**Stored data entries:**
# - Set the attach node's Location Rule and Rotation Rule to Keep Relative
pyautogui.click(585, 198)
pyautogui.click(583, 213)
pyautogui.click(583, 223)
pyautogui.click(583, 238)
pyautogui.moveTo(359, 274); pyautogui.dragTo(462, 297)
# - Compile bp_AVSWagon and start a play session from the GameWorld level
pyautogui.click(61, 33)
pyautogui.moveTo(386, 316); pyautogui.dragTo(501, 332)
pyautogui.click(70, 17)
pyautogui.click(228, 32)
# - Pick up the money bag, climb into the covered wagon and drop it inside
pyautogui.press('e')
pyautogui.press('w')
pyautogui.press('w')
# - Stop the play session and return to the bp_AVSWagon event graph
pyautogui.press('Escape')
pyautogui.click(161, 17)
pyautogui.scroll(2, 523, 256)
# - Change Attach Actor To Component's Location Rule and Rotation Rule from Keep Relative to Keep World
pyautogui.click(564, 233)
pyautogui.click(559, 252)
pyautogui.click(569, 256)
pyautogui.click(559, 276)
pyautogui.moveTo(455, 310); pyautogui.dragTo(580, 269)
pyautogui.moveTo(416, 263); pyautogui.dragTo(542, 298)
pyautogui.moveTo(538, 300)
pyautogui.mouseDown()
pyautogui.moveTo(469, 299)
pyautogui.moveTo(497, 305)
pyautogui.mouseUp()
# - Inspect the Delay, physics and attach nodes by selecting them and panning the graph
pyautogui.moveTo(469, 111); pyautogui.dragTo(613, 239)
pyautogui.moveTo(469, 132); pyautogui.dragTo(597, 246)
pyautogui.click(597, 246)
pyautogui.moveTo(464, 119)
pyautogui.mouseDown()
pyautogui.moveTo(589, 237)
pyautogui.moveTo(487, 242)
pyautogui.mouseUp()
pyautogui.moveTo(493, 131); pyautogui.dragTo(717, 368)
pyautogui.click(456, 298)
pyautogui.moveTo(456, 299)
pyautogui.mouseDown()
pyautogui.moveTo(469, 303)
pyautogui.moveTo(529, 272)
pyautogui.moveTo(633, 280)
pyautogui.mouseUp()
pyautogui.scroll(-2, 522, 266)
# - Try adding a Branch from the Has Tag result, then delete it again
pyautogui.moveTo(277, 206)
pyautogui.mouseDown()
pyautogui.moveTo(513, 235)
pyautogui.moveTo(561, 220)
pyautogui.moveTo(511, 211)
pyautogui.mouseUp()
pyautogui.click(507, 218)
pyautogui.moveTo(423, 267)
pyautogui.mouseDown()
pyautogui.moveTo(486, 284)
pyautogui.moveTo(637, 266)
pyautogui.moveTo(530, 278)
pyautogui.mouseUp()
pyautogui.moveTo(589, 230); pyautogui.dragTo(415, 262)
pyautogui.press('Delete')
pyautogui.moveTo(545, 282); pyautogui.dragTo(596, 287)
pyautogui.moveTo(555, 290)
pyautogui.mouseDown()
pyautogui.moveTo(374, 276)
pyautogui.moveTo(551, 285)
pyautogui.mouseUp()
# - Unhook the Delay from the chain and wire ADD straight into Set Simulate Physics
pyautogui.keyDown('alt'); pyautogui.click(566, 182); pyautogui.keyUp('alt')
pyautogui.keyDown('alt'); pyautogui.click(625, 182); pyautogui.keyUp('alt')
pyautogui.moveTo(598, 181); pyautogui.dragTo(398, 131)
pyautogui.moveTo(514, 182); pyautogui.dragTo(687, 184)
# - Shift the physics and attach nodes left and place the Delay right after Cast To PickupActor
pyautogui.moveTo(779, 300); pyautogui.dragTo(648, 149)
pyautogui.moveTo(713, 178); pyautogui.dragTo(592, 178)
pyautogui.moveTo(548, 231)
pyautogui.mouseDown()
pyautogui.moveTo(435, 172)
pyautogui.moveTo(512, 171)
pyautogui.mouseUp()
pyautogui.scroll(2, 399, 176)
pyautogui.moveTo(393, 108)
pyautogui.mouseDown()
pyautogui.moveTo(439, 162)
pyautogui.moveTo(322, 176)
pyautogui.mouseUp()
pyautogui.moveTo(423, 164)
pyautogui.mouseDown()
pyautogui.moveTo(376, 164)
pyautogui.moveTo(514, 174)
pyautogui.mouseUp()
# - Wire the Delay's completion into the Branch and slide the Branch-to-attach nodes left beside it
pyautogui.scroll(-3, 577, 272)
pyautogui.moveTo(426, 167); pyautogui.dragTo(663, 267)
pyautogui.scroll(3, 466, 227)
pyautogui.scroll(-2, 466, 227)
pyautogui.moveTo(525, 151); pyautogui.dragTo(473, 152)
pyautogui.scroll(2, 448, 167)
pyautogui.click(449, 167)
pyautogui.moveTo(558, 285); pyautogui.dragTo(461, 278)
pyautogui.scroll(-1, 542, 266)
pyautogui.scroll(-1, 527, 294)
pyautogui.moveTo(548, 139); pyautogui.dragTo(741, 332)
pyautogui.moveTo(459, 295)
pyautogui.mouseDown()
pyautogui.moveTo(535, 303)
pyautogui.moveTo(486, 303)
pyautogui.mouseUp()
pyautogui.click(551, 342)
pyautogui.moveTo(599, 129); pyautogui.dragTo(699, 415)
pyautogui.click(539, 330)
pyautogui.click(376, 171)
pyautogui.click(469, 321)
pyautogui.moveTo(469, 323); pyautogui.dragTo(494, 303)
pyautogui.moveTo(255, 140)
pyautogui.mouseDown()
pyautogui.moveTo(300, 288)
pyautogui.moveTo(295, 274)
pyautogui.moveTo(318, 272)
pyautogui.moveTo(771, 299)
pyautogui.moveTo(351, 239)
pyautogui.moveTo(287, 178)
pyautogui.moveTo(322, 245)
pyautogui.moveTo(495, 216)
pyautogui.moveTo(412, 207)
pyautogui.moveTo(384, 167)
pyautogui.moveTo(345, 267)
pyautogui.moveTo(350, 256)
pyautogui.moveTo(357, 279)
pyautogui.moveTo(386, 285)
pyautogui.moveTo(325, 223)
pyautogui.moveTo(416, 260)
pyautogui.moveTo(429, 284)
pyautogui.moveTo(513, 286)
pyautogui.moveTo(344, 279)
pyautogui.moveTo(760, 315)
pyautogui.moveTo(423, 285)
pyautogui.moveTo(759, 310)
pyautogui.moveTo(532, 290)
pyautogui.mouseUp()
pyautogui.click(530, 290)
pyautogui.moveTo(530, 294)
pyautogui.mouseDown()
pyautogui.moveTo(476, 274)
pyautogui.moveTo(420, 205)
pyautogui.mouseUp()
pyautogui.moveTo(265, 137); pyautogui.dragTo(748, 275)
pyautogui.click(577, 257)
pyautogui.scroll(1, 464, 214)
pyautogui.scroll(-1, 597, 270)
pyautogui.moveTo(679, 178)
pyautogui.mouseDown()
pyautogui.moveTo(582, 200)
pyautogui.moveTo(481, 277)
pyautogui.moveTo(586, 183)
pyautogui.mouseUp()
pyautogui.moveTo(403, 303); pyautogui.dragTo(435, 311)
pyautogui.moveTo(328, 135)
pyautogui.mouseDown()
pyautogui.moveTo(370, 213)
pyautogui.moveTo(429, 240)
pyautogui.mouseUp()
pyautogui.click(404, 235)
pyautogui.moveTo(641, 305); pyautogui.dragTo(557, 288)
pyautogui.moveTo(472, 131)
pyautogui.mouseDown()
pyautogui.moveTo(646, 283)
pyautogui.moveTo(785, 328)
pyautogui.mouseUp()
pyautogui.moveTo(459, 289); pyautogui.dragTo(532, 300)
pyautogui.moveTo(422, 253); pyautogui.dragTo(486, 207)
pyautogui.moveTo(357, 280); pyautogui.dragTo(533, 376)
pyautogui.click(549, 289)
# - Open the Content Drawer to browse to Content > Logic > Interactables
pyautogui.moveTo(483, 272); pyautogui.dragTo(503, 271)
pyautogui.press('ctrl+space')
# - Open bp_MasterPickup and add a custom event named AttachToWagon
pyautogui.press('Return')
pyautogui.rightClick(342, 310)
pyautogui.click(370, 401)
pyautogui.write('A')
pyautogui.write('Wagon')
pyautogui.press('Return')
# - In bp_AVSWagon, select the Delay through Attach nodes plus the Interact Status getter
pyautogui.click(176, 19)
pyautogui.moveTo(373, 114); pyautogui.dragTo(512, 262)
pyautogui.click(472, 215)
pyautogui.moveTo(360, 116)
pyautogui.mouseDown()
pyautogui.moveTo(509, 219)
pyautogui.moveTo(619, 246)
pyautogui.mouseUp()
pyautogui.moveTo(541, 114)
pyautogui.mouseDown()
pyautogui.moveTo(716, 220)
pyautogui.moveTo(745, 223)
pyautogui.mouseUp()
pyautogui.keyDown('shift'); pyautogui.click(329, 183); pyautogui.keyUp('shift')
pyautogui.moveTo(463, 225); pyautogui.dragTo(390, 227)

**Assigned task:** The answer should contain only the lines from the first line of the entries through the line holding "pyautogui.scroll(2, 523, 256)", each exactly as written.

**Written response:**
# - Set the attach node's Location Rule and Rotation Rule to Keep Relative
pyautogui.click(585, 198)
pyautogui.click(583, 213)
pyautogui.click(583, 223)
pyautogui.click(583, 238)
pyautogui.moveTo(359, 274); pyautogui.dragTo(462, 297)
# - Compile bp_AVSWagon and start a play session from the GameWorld level
pyautogui.click(61, 33)
pyautogui.moveTo(386, 316); pyautogui.dragTo(501, 332)
pyautogui.click(70, 17)
pyautogui.click(228, 32)
# - Pick up the money bag, climb into the covered wagon and drop it inside
pyautogui.press('e')
pyautogui.press('w')
pyautogui.press('w')
# - Stop the play session and return to the bp_AVSWagon event graph
pyautogui.press('Escape')
pyautogui.click(161, 17)
pyautogui.scroll(2, 523, 256)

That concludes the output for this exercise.